> Problem
Report the number of lines in the data where the word "left" appears, and add no other text.
▽
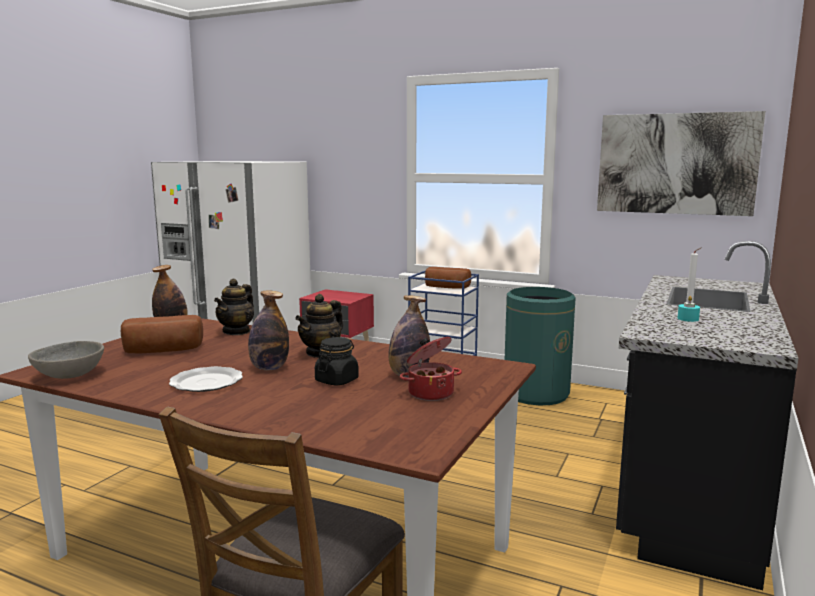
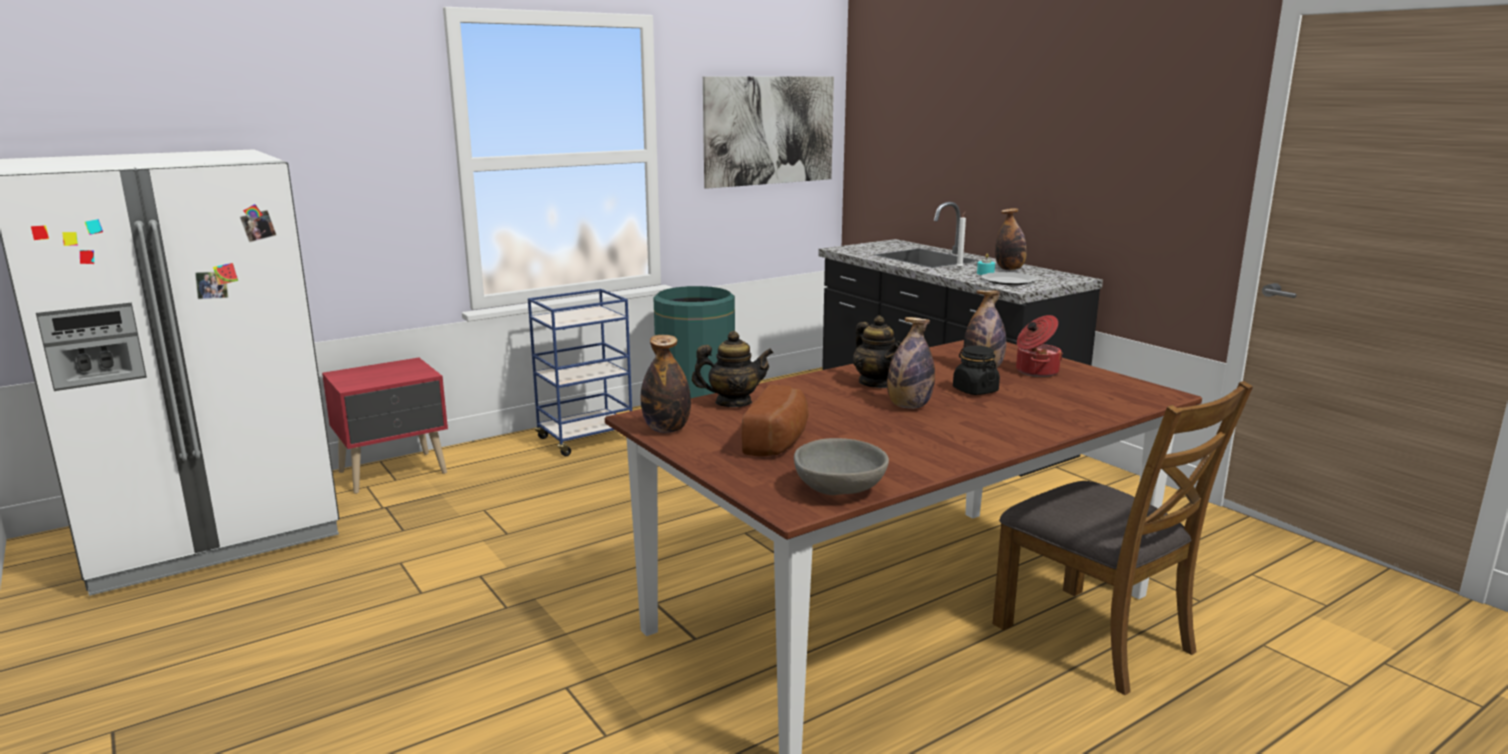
camera: 60 degrees left, 5 degrees up
plate [169,366,243,392] -> plate moved to [981,272,1036,285]
teapot [214,278,254,335] -> teapot turned 60 degrees counterclockwise [692,331,774,407]
bread [425,267,471,289] -> none
none -> bottle [995,208,1027,270]

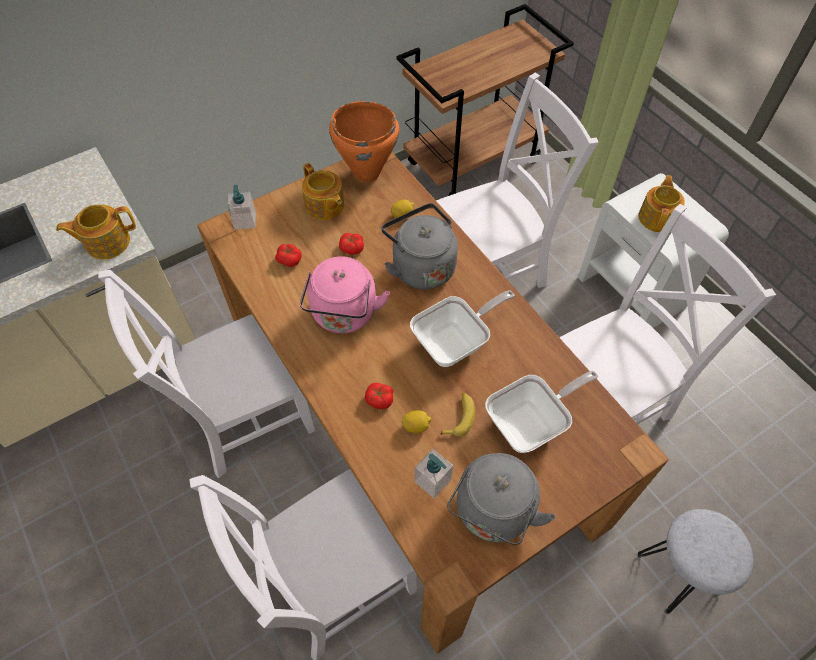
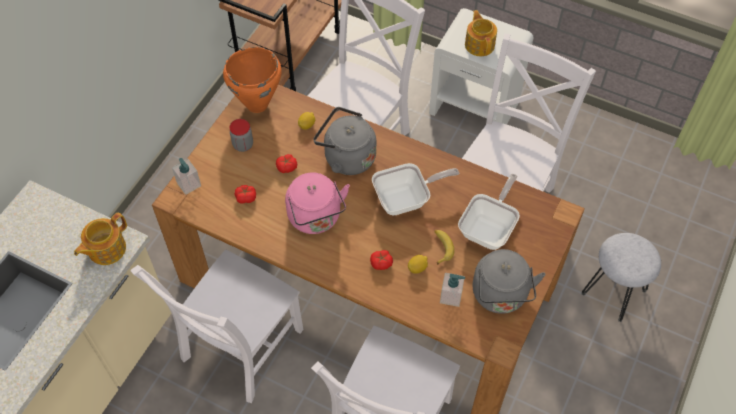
camera: 30 degrees left, 0 degrees up
teapot [302,163,344,220] -> jar [230,119,253,152]
frying pan [410,290,515,367] -> frying pan turned 45 degrees clockwise [372,163,459,216]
△
> Exercise result
2